[Data entries extracted]
* start *

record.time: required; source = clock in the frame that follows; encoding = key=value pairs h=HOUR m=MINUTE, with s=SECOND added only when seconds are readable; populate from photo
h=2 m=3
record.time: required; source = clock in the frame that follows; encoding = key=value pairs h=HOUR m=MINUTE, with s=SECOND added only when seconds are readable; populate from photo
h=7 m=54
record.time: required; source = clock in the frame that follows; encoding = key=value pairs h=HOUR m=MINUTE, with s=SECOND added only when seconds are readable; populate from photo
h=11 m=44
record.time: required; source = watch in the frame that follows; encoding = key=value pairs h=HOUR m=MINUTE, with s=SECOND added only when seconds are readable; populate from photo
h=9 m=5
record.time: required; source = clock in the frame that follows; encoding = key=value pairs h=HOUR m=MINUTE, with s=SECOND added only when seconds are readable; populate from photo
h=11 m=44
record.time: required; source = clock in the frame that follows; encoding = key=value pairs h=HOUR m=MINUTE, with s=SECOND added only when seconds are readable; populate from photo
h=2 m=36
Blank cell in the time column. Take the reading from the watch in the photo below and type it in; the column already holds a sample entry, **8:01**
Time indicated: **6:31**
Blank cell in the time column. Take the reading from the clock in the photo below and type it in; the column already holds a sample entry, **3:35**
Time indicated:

* end *

» Problem to solve
Copy the listing word for word, starting with the line that contains "record.time: required; source = watch" and going on through the end of the listing.

» The result
record.time: required; source = watch in the frame that follows; encoding = key=value pairs h=HOUR m=MINUTE, with s=SECOND added only when seconds are readable; populate from photo
h=9 m=5
record.time: required; source = clock in the frame that follows; encoding = key=value pairs h=HOUR m=MINUTE, with s=SECOND added only when seconds are readable; populate from photo
h=11 m=44
record.time: required; source = clock in the frame that follows; encoding = key=value pairs h=HOUR m=MINUTE, with s=SECOND added only when seconds are readable; populate from photo
h=2 m=36
Blank cell in the time column. Take the reading from the watch in the photo below and type it in; the column already holds a sample entry, **8:01**
Time indicated: **6:31**
Blank cell in the time column. Take the reading from the clock in the photo below and type it in; the column already holds a sample entry, **3:35**
Time indicated:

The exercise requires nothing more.